I got the right version, ran go mod tidy, go build ./cmd/restic, then make.

I was running restic 0.16.4 compiled with go1.21.6 on darwin/arm64.
And now it is restic 0.16.4 compiled with go1.22.2 on darwin/arm64.

Not sure why setting golang.org/x/net to v0.23.0 makes restic report as compiled with go1.22.2 when I do restic version but I’m going to assume since it’s different that I did it right and this makes sense to you haha

I’ll download the exact same snapshot as before and report back!

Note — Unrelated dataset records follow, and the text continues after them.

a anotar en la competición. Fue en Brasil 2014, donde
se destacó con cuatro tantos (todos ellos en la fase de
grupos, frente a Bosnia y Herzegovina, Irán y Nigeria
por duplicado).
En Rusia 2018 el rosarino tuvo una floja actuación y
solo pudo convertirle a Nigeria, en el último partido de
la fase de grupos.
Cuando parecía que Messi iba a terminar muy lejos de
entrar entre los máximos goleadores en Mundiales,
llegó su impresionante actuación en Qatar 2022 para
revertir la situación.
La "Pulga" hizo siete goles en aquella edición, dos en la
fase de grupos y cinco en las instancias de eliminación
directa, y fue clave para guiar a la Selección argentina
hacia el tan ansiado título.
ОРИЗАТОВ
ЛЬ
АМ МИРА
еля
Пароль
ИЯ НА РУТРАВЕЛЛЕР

So it’s sitting at [1:08:31] 23.27% 826 / 3549 packs copied and hasn’t changed for a good 15 minutes, other than the time counting up. No network activity. Doing the same thing as before. I’ll let it sit longer and see if it does anything, and if not I’ll do another SIGQUIT before I leave work today.

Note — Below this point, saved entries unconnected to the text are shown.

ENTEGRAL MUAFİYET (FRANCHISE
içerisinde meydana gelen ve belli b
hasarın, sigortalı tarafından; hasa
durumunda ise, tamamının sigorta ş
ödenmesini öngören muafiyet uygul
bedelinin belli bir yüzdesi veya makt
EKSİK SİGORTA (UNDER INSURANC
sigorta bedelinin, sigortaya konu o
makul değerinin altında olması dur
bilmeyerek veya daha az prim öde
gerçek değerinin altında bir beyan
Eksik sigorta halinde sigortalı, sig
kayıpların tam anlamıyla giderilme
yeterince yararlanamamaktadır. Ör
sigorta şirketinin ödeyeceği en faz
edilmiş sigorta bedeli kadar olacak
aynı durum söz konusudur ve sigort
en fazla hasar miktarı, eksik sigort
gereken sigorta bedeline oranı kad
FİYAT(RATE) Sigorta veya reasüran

Now it’s at [1:38:01] 23.30% 827 / 3549 packs copied. It’s doing something, but incredibly slowly. Going to SIGQUIT, post that here, then start again and see how fast it goes for comparison.

https://hastebin.skyra.pw/ahujivixuj.swift


Starting it back up, it’s transferring at 60MB/s. Earlier it copied 826 packs and froze, only copying a single pack in 30 minutes. Now in just 2 minutes I’m at [2:01] 1.10% 30 / 2725 packs copied

Definitely something still going on. I’ll try to keep an eye on it and note when it stops, but my ADHD promises nothing lol


It froze at roughly [8:44] 3.93% 107 / 2725 packs copied. Going to SIGQUIT, try again, and see if it doesn’t freeze sooner like it did last time.

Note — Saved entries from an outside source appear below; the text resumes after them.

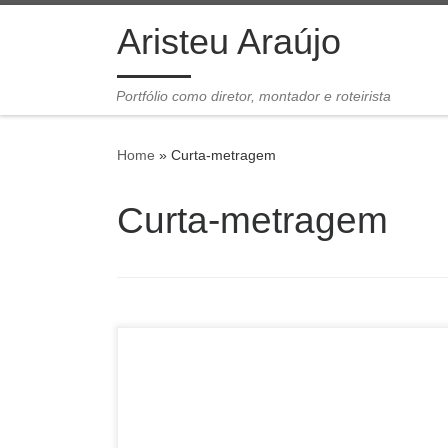
Skip to content
Aristeu Araújo
Portfólio como diretor, montador e roteirista
Home
»
Curta-metragem
Curta-metragem
15min, COR, Natal - RN, 2025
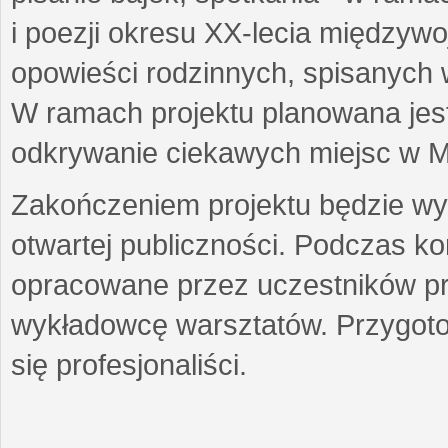
i poezji okresu XX-lecia międzyw
opowieści rodzinnych, spisanych
W ramach projektu planowana jest
odkrywanie ciekawych miejsc w M
Zakończeniem projektu będzie wys
otwartej publiczności. Podczas k
opracowane przez uczestników p
wykładowcę warsztatów. Przygot
się profesjonaliści.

https://hastebin.skyra.pw/dukoqeyage.bash


It did not freeze sooner, but I decided to restart the test then record a video while I was running around at work.

It’s about 3.39GB, and a couple hours long - but you can see what it does. It freezes up for a long time, then starts again, then stops. If I downgrade to v0.16.2, it’s a constant stream and then it finishes as expected - no long pauses without an apparent reason.

https://dropover.cloud/8ef8ed#42cd92a4-5a5c-4370-9192-ad258be7d011

I noted it stopping at 00:33:06, starting at 01:05:34, stopping at 02:01:22, starting once more at 02:27:21 (and then I stopped it).

If you want to be able to download the video for quicker scrubbing, there’s three dots at the top right that will offer it. The video will be up for 3 months.

1 Like

Thanks for testing and the additional information. Unfortunately, I still don’t have the slightest idea what’s going on.

To recap: restic 0.16.2 seems to work. The official binaries use go.1.21.3. restic 0.16.4 occasionally gets stuck. It uses go 1.21.6. golang.org/x/net is upgraded from 0.17.0 to 0.19.0.

I’ve looked at the full diff between both restic versions (including relevant dependencies) as well as the Go compiler changes between them. And I didn’t notice anything particularly suspicious. There are next to no changes to the http2 code and nothing obviously problematic at the restic side.

To bisect this a bit further, please try the following:

What is the version string from the restic 0.16.2 version that you’re using? Please check out the restic 0.16.2 source code but compile it again with the go compiler you’ve used for the custom 0.16.4 binary.
That binary should then report restic 0.16.2 compiled with go1.22.2 on darwin/arm64 as version string.

Is the 0.16.2+go1.22.2 version affected by those intermittent hangs? I think you’ve already mentioned it, but are you absolutely sure that 0.16.2+go1.21.3 is not affected at all by these hangs? (I’m nearly out of ideas and want to make sure, I’m looking at the right thing.)

[Edit]You set the environment variable GODEBUG=http2debug=1 to get more insights on what is happening in the http2 protocol.[/Edit]